Leadership of the key competencies requires a school culture that signals that those competencies are important and valued. Importance can be signaled through goals for teaching and learning, through the explicit and implicit values of the school, through traditions, and through the things that are celebrated by the school.
Goals and targets
To what extent are existing targets and goals aligned with the key competencies?
Do any existing goals relate to students thinking, relating to others, using language, symbols and texts, managing self, participating and contributing?
Are the goals well-crafted, and the conditions conducive to achieving the goals?
Values and traditions
To what extent do traditional school events support students’ development of key competencies?
What new traditions could be established that reflect key aspects of the key competencies – for instance, critical thinking, self-motivation, negotiation, contributions, interpretation?
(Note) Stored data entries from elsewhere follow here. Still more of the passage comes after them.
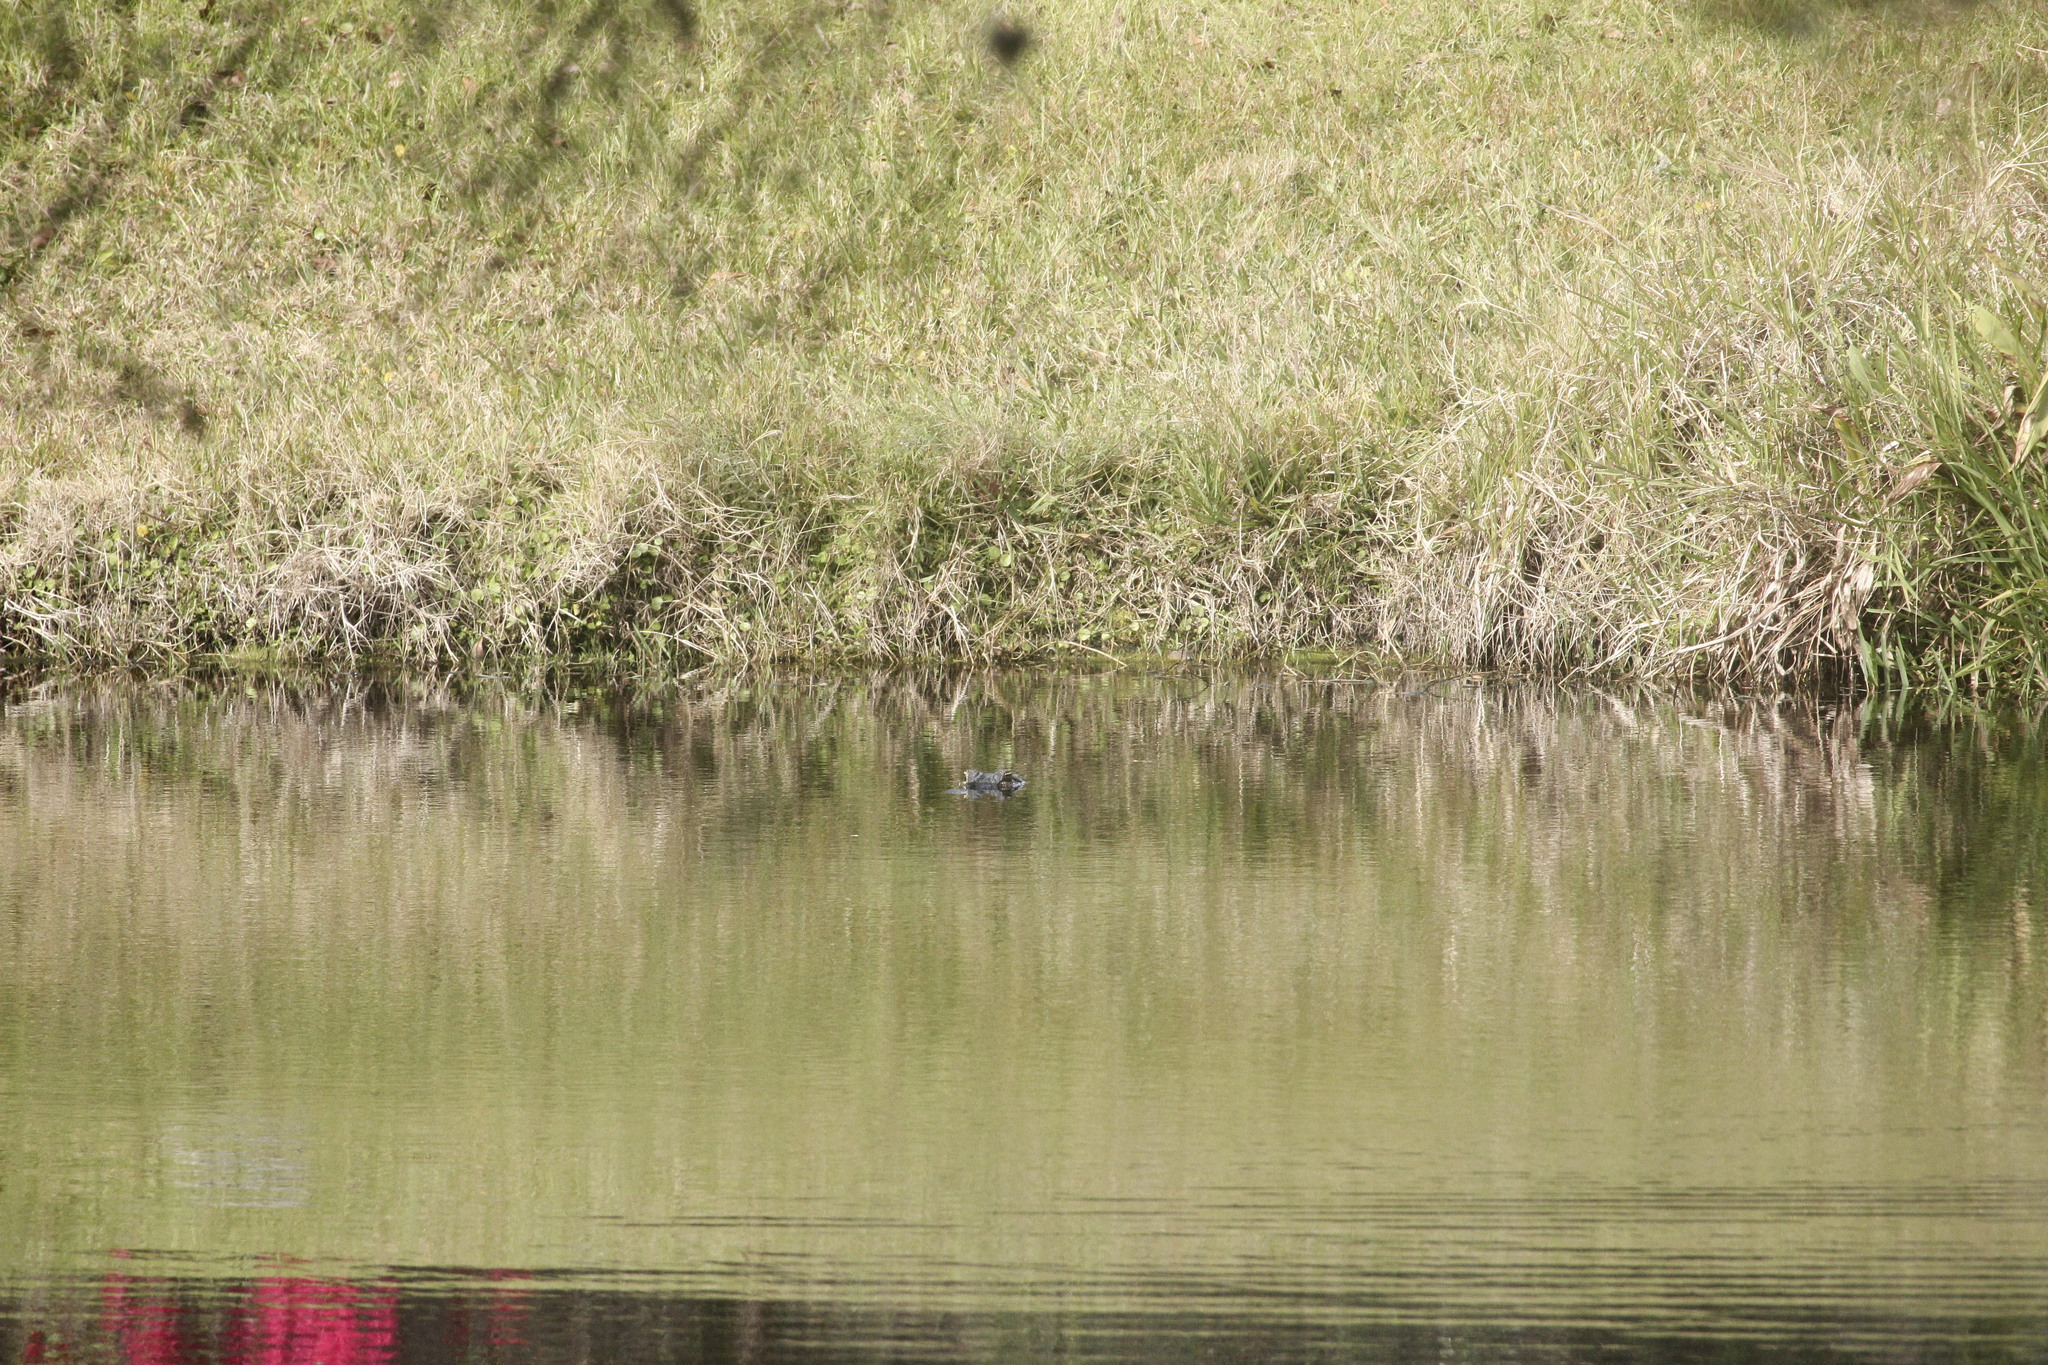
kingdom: Animalia
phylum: Chordata
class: Crocodylia
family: Alligatoridae
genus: Alligator
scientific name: Alligator mississippiensis
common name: American alligator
To what extent are students actively involved in making decisions and carrying out purposeful roles in traditional school events (school trips to particular places, school social/community-building events for instance)?
Celebrations of progress and success
What do current celebrations and recognitions of success signal about what is most valued in the school community?
How might students’ capabilities in thinking, using language, symbols, and texts, managing self, relating to others, and participating and contributing, be recognised and celebrated?
How might teachers’ strengths in developing capabilities in thinking, using language, symbols and texts, managing self, relating to others, and participating and contributing, be recognised and celebrated?